Le gouvernement s’apprête à s’inspirer de la méthode dite du « Budget Base Zéro » pour construire le budget 2026. Venue du secteur privé, cette approche consiste à repartir d’une page blanche chaque année, en réinterrogeant l’ensemble des dépenses publiques, y compris celles des collectivités locales.
Objectif affiché : traquer les dépenses inefficaces, réaliser 40 milliards d’euros d’économies et revenir à 3 % de déficit public d’ici 2029. Une ambition budgétaire affirmée… mais une méthode qui soulève de nombreuses interrogations.
Une méthode importée du privé, avec des limites connues
Inventée aux États-Unis au milieu du XXe siècle, la BBZ a été popularisée dans le secteur privé avant d’être reprise par certains cabinets de conseil. Son principe : ne plus reconduire automatiquement les budgets d’une année sur l’autre, mais justifier chaque dépense, poste par poste.
Les résultats, dans le privé, sont pour le moins contrastés. Certaines entreprises ont amélioré leur efficacité financière, mais d’autres ont sabré dans leurs effectifs, réduit la voilure au point de perdre en compétitivité. Le cas de Kraft Heinz est emblématique : 10 milliards de dollars de pertes et une chute de 30 % en Bourse après une application brutale du BBZ.
Les collectivités dans le viseur
Le gouvernement ne s’en cache pas : les collectivités locales sont une cible prioritaire de cette nouvelle approche. Dans une circulaire budgétaire adressée en avril, chaque ministère est sommé de revoir ses dépenses, sauf exception comme la Défense. Et du côté des territoires, le département de la Seine-Maritime, dirigé par la droite, revendique 106 millions d’euros d’économies en appliquant le BBZ.
Son président vante une méthode « particulièrement bien adaptée aux collectivités territoriales ». Une affirmation que rien ne permet d’étayer du point de vue des services rendus, de la qualité de l’action publique ou des conditions de travail des agents. Cette logique d’optimisation permanente s’inscrit surtout dans une forme de pilotage à la calculette, sans égard pour les réalités sociales et territoriales.

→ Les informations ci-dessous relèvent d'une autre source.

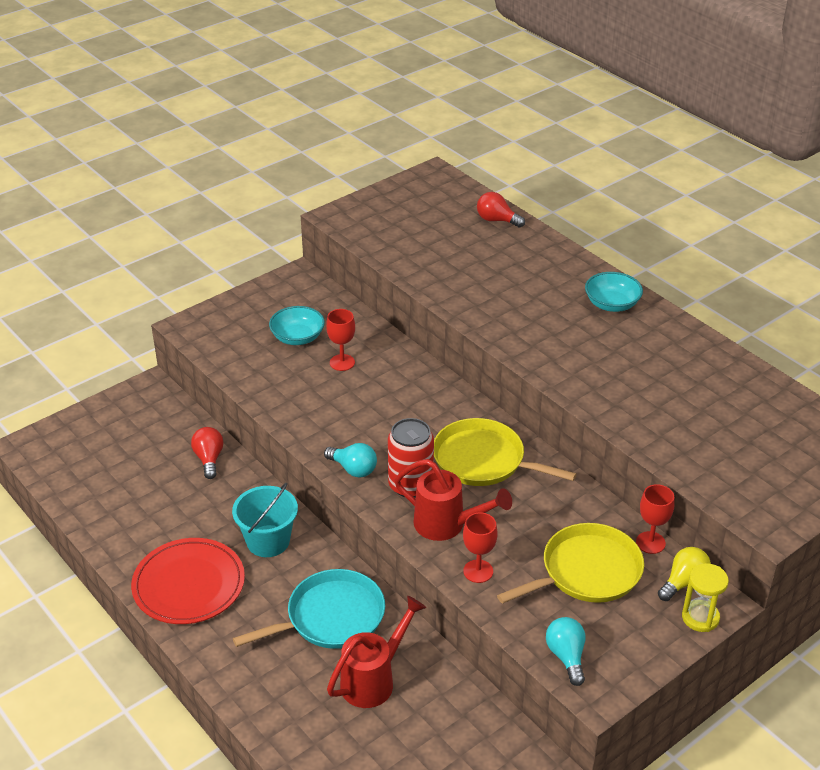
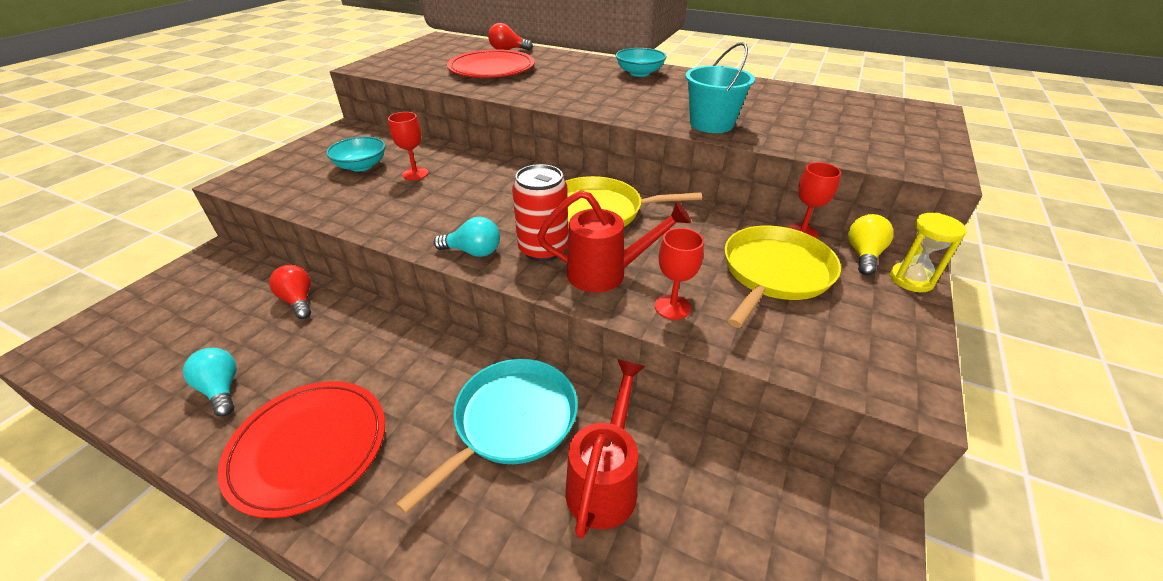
camera: 25 degrees left, 0 degrees up
turquoise bucket [232,483,298,557] -> turquoise bucket moved to [685,42,755,133]
turquoise light bulb [546,617,586,686] -> turquoise light bulb moved to [183,348,236,416]
none -> red plate [447,49,535,78]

Une approche politique qui ne dit pas son nom
Derrière une méthode présentée comme technique, se profile un choix politique. Traiter les budgets publics comme ceux d’une entreprise revient à nier la spécificité de l’action publique, fondée sur la solidarité, la continuité et l’adaptabilité locale.
Le recours à la BBZ, s’il venait à se généraliser, acterait un peu plus la mise sous tutelle budgétaire des collectivités, déjà confrontées à la contraction des dotations, à la recentralisation rampante et à la multiplication des dépenses non compensées.
Et pourtant, d’autres voies sont possibles
Oui, la transparence budgétaire est nécessaire. Oui, les finances publiques doivent être maîtrisées. Mais pas au prix d’une logique d’austérité aveugle. Pas en transférant au local les conséquences de choix nationaux. Et surtout pas en confondant gestion budgétaire rigoureuse et casse du service public.
À l’heure où les collectivités jouent un rôle majeur face aux urgences sociales, environnementales et démocratiques. La méthode BBZ n’est pas neutre. Elle reflète une vision technocratique et désincarnée de l’action publique. Une vigilance collective s’impose.